A Primary bile acids (i.e., cholic acid) are synthesized from cholesterol in zone 3 PC hepatocytes, following which they are secreted into the lumen of the intestine and modified by gut bacteria to produce secondary bile acids (i.e., deoxycholic acid). B, C In Hep-TCF7L2^ΔDBD mice fed the CDAHFD, both hepatic and intestinal bile acids were significantly reduced. In a separate cohort of mice, stool bile acids were similarly lower in Hep-TCF7L2^ΔDBD mice fed the CDAHFD. However, the composition of the bile acid pool (D) was not different between the two groups of mice. Example of hepatic (E) and intestinal (F) conjugated and unconjugated bile acid that were significantly reduced in Hep-TCF7L2^ΔDBD mice. G The cholesterol 7 alpha-hydroxylase (CYP7A1) enzyme is the rate-controlling step in the synthesis of bile acids from cholesterol in the liver, and its activity can be monitored through the quantitation of the intermediate metabolite 7α-hydroxy-4- cholesten-3-one (C4). H Total hepatic C4 was reduced in TCF7L2 mutant mice (sample sizes for panels B–H: TCF7L2^LoxP/LoxP n = 8, Hep-TCF7L2^ΔDBD n = 8). I A TCF7L2 ChIP-Seq peak is observed in the proximal promoter of the mouse Cyp7a1 gene and overlaps a region of open chromatin. J The mRNA expression of hepatic Cyp7a1 was significantly reduced in Hep-TCF7L2^ΔDBD mice (TCF7L2^LoxP/LoxP n = 11, In Hep-TCF7L2^ΔDBD n = 10).

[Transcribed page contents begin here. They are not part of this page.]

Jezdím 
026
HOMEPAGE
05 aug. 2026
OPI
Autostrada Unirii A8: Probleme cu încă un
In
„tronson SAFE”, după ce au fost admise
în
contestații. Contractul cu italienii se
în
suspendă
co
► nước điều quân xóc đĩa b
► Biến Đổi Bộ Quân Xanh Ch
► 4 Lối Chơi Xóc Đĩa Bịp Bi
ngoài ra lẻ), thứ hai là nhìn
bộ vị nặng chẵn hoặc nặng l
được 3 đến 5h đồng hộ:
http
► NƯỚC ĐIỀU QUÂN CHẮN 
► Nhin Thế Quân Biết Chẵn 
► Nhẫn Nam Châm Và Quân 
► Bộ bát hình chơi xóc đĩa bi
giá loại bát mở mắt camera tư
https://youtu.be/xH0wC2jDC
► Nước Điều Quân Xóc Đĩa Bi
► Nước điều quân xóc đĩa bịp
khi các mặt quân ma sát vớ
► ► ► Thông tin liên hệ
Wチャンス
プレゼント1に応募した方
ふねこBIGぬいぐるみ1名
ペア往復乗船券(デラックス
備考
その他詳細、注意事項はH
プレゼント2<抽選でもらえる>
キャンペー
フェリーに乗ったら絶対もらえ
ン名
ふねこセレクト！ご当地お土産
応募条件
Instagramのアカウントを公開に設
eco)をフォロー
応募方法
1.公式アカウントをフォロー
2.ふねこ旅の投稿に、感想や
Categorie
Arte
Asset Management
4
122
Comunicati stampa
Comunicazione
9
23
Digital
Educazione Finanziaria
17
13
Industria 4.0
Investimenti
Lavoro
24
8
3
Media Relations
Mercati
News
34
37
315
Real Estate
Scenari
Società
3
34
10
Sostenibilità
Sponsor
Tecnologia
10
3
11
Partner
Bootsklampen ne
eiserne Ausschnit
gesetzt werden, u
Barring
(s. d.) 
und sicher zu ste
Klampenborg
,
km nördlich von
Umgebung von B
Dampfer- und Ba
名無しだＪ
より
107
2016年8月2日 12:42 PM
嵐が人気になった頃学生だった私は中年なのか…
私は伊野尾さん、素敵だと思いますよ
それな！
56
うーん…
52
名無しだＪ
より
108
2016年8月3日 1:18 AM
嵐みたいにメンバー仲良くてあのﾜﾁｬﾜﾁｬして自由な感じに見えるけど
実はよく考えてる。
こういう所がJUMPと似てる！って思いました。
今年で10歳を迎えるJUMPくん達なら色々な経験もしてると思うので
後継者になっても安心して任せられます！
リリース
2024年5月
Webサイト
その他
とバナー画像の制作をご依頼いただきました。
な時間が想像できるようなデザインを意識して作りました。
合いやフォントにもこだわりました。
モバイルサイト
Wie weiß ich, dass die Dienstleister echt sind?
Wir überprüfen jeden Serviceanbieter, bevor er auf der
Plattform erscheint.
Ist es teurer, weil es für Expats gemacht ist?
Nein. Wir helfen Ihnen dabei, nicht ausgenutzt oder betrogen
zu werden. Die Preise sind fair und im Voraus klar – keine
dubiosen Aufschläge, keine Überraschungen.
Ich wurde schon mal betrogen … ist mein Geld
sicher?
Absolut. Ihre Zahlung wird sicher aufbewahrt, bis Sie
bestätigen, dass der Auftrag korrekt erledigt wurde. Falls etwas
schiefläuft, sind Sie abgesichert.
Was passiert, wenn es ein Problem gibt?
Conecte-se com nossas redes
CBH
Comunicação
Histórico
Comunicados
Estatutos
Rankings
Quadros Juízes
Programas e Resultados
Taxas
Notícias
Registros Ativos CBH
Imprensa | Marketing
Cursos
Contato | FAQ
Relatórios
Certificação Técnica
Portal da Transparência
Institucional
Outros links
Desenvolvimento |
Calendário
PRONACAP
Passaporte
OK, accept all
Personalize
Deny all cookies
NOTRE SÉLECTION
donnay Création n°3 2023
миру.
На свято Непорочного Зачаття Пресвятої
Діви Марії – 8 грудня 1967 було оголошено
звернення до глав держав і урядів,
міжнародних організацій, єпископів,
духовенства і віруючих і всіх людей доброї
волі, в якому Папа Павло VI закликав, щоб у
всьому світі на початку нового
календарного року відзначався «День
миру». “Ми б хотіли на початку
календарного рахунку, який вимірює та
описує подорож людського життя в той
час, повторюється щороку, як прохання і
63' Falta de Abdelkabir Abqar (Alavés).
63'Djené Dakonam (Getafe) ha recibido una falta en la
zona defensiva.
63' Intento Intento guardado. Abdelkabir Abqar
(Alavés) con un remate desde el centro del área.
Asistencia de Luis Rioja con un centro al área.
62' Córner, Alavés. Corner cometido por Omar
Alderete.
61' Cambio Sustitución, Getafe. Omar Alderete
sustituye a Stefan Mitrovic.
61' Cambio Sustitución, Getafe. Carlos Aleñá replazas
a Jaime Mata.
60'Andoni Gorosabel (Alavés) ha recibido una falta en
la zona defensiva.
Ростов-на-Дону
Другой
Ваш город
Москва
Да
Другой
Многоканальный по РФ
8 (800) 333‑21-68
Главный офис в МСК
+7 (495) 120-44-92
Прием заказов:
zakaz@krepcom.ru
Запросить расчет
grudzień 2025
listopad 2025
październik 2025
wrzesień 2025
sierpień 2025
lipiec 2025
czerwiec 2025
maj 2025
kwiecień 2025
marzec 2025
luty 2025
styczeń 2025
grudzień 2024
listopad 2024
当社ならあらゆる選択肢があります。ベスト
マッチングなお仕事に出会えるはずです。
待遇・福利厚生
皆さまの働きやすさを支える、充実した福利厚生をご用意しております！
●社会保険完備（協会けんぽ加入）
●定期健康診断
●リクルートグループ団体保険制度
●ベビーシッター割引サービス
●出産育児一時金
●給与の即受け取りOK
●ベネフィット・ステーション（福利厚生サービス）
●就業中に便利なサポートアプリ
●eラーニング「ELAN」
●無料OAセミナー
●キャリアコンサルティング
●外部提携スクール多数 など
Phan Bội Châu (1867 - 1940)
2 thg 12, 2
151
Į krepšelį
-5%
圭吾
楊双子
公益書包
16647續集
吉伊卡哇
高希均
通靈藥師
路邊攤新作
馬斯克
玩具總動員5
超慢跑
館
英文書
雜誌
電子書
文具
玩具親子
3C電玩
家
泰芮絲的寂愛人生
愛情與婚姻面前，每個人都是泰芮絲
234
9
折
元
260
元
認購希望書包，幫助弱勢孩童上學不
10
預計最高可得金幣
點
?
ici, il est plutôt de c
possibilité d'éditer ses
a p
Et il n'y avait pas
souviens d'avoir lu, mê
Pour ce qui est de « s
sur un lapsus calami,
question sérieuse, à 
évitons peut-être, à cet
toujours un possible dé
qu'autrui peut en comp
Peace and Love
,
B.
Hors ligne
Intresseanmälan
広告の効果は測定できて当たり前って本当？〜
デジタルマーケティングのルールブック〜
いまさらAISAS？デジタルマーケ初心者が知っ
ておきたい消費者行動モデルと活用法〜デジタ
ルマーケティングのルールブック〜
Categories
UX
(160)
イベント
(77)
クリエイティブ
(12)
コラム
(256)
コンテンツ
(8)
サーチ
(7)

K The expression of ileal Fgf15 mRNA was reduced in Hep-TCF7L2^ΔDBD mice, suggesting that feedback inhibition by elevated circulating FGF15 cannot explain the downregulation of Cyp7a1 in Hep-TCF7L2^ΔDBD mice (TCF7L2^LoxP/LoxP n = 7, In Hep-TCF7L2^ΔDBD n = 8). Data are presented as mean values +/− SD and were analyzed using two-sided unpaired Welch t tests. To correct for multiple comparisons in bile acids analysis (panels E and F), a false discovery (FDR) approach was used with a q-value ≤ 0.05 considered significant. Source data are provided as a Source Data file. Mass spec data are available for download at Metabolomics Workbench (accession: ST003641).